Quoiqu’il en soit, ces plans ne pourront pas être réalisés cette année parce qu’ils devront d’abord être discutés, débattus, insérés dans le budget annuel et votés à la Chambre des communes.
Que penser de la cible des conservateurs, celle d’obtenir tôt ou tard un budget équilibré ou un surplus?
En soit c’est louable, parce que ça démontre que le gouvernement ne veut pas perdre le contrôle du déficit et laisser la dette fédérale augmenter comme dans les années 1980.Aussi, c’est rassurant pour les investisseurs.
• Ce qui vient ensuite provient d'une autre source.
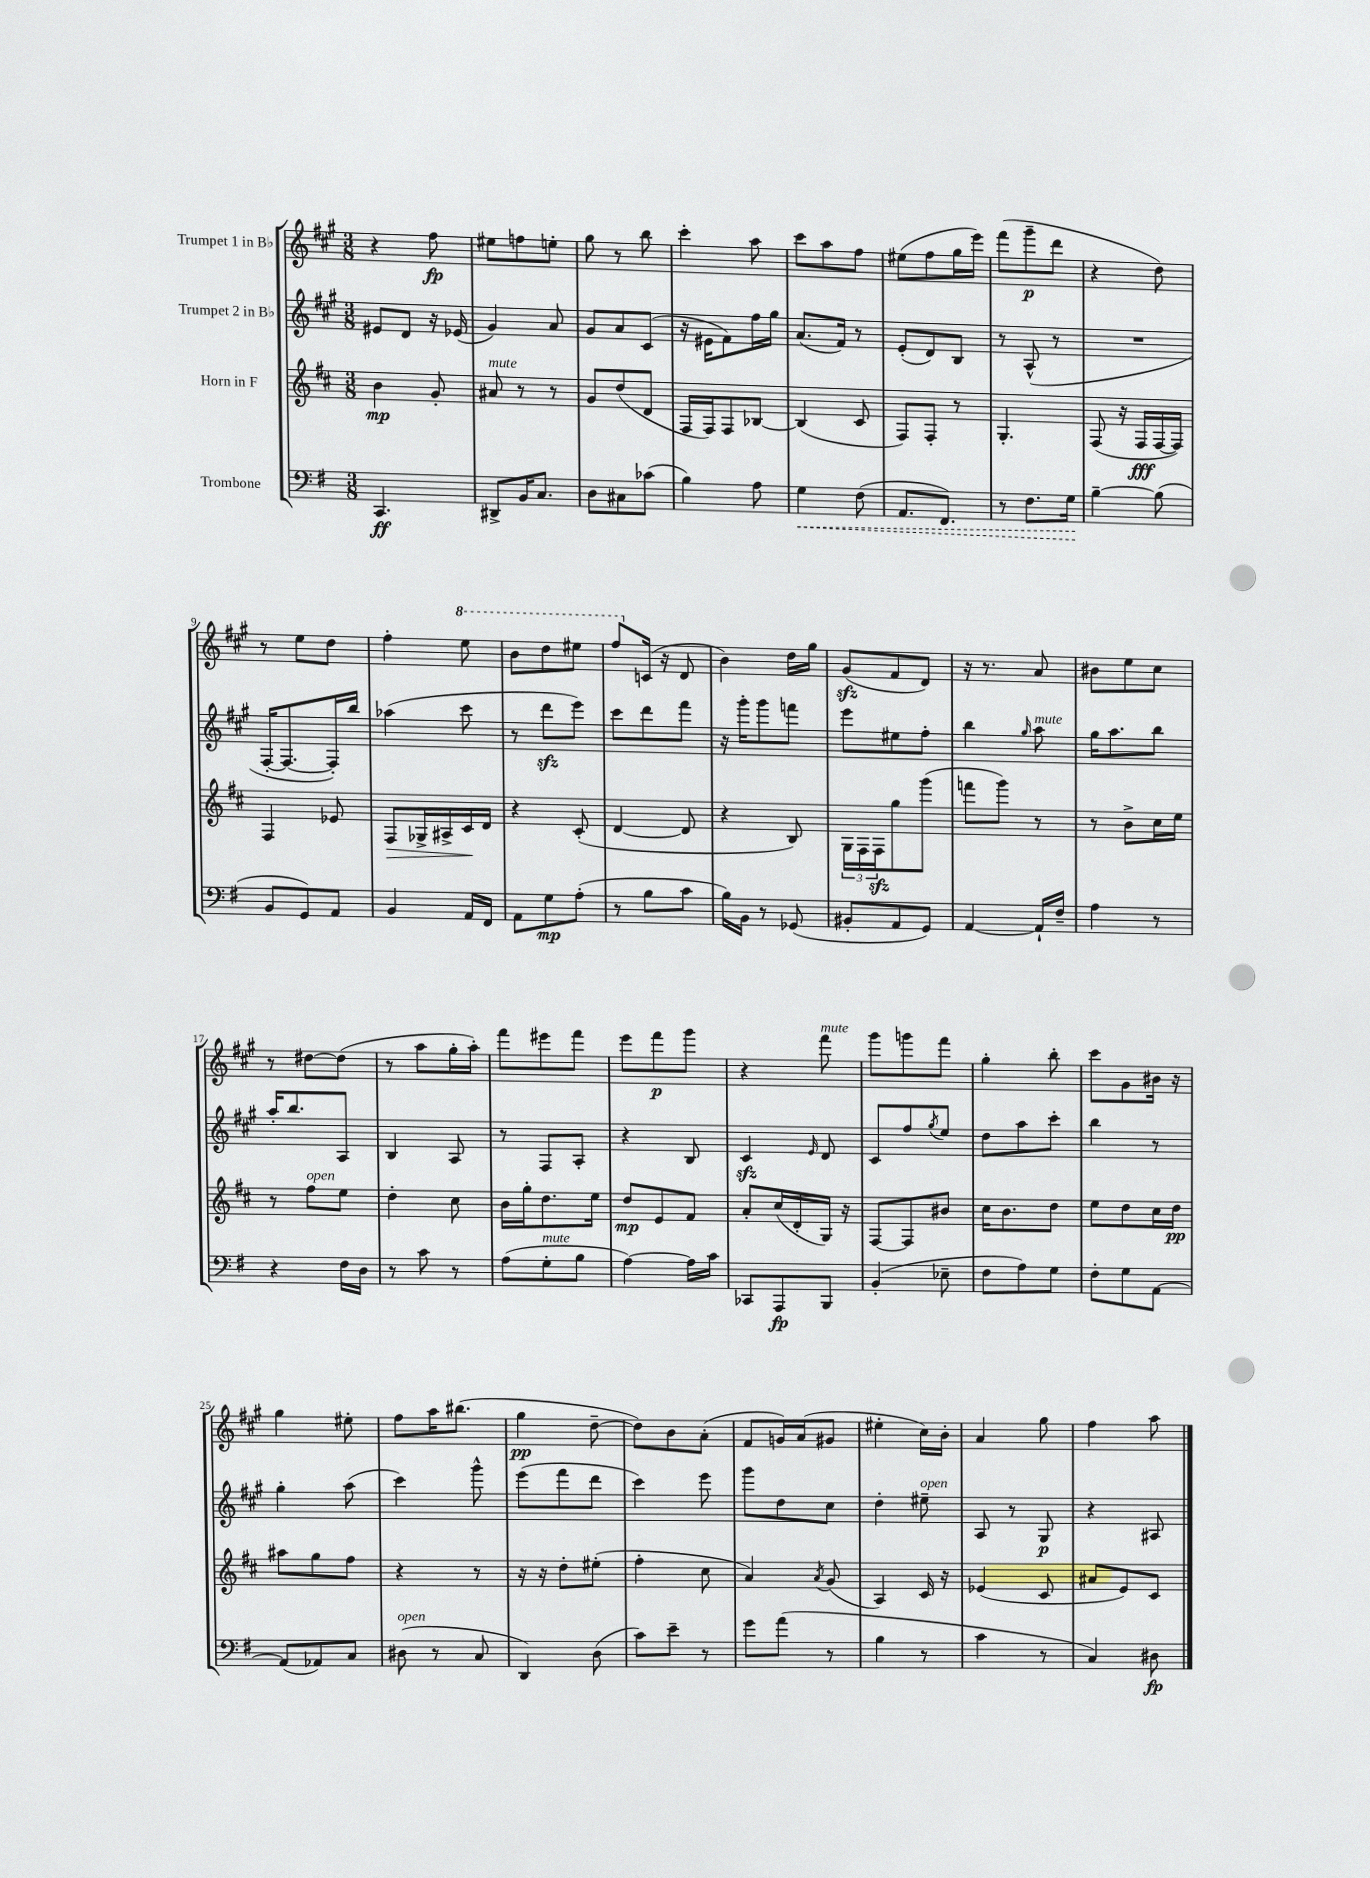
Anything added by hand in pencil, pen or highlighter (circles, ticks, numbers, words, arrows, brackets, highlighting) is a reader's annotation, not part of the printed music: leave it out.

Cependant, est-ce qu’il y aurait d’autres objectifs sur lesquels le gouvernement aurait pu se pencher? Le Canada possède un important déficit d’infrastructures d’environ 350$ à 400 $ milliards.On connait bien la condition des routes au Manitoba! Avec un taux d’intérêt à son plus bas niveau, peut-être ce moment-ci serait le moment propice pour améliorer nos routes et nos égouts, ainsi que de développer plusieurs autres projets d’infrastructure.
Le taux de la productivité canadienne est également à son plus bas niveau historiquement. Et il est inférieur relativement à d’autres pays industrialisés. La productivité est une variable importante pour la croissance économique, la concurrence et aussi pour la hausse dans les salaires des travailleurs.
Des investissements ciblés dans plusieurs domaines auraient pu contrer un peu ces deux lacunes mentionnées.
À votre sens, quel est l’état de l’économie canadienne?
Depuis la globalisation et l’intégration des marchés à l’échelle mondiale, toutes les économies du monde sont devenues inter-reliées. Les prix de la majorité des produits et des matières premières sont établis sur le marché mondial et en devises américaines. Les fonds capitaux, comme les fonds de pensions, se promènent autour du monde à la recherche des rendements supérieurs.
Il faut dire de façon générale que l’économie mondiale ne s’est pas complètement remise de la grande récession de 2008/2009 et connait toujours une certaine faiblesse. L’Europe continue d’être faible, en partie à cause de l’énorme dette fiscale grecque, espagnole, portugaise et irlandaise. L’Asie connait des moments de ralentissements économiques. Tous ces facteurs ont un impact sur la demande globale des matières premières, ainsi que les prix, ce qui fait mal au Canada, puisque celui-ci dépend énormément de ses exportations.
Pourquoi la relance économique est-elle si lente après la crise de 2008-2009?
C’est qu’il faut rebâtir les systèmes financiers aux États-Unis et en Europe.
Le Canada, pour sa part, n’a pas connu le même genre de récession que les États Unis et l’Europe, parce que son système bancaire est beaucoup plus stable et le système financier mieux réglementé.
Malgré tout ça, le Canada est avant tout un pays exportateur. Et à cause de la faiblesse mondiale, le pays a connu des baisses importantes dans ses exportations. Entre juillet 2008 et juin 2009, les exportations canadiennes ont chuté de 37 %. Les exportations en 2015 ont commencé à augmenter pour atteindre le niveau de 2008 – une autre indication de la faiblesse mondiale depuis 2008.
Le faible taux d’intérêt qu’on connait depuis 2009 ne semble pas avoir relancé les investissements, mais a plutôt contribué à l’endettement des Canadiens et à la hausse dans le prix du logement.
L’économie est-elle mystérieuse?
Pas vraiment. Mais il y a beaucoup de données qui sont émises chaque jour avec des résultats divergents. Une semaine, le taux d’inflation est en baisse et la semaine après le taux de chômage est en hausse. Qu’est-ce qui se passe? On doit chercher derrière ces données pour tenter de comprendre la situation. L’économiste et les médias ont un rôle important à jouer afin de bien informer le public.
C’est les différentes positions de pensées économiques qui viennent brouiller les cartes.La droite politique préconise un laissez-faire du marché sans trop d’influence du gouvernement. La gauche politique constate que le marché peut connaître de temps en temps des hauts et des bas. Alors le gouvernement et le secteur privé doivent travailler ensemble pour soutenir l’économie et la création d’emplois.